### DATASET ENTRIES
━━━

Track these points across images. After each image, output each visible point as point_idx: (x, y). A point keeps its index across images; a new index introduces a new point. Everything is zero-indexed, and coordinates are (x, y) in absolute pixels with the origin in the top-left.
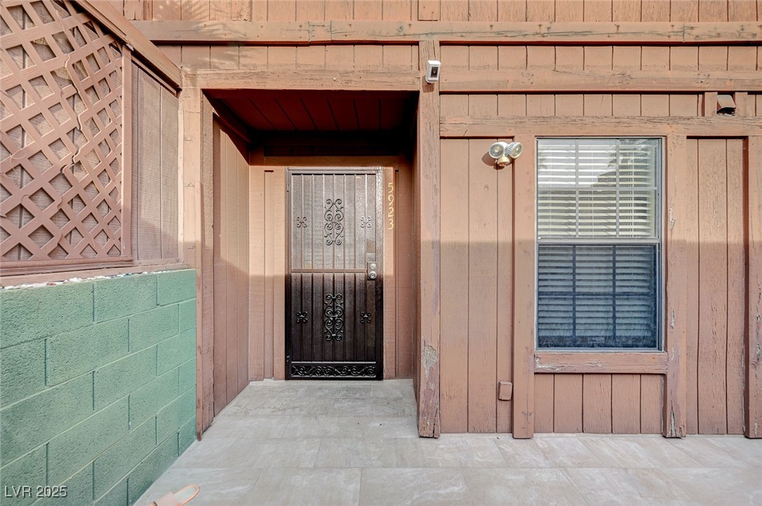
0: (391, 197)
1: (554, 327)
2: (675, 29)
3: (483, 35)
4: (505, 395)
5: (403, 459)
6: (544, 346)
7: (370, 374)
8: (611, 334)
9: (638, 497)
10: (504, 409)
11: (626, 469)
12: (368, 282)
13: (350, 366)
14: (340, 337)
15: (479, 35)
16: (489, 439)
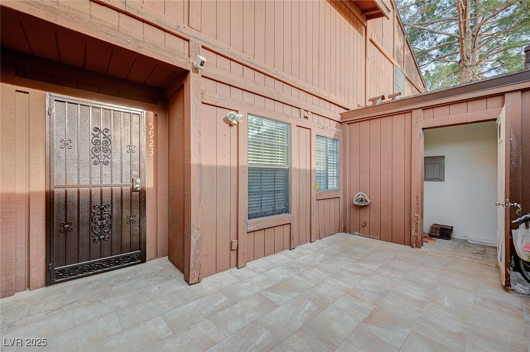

━━━

Extract every line of the records above verbatim, leaving out the pictures.

Track these points across images. After each image, output each visible point as point_idx: (x, y). A point keeps its index across images; a new index introduces a new point. Everything is zero-indexed, and coordinates are (x, y) in absolute pixels with the origin in the top-left.
0: (391, 197)
1: (554, 327)
2: (675, 29)
3: (483, 35)
4: (505, 395)
5: (403, 459)
6: (544, 346)
7: (370, 374)
8: (611, 334)
9: (638, 497)
10: (504, 409)
11: (626, 469)
12: (368, 282)
13: (350, 366)
14: (340, 337)
15: (479, 35)
16: (489, 439)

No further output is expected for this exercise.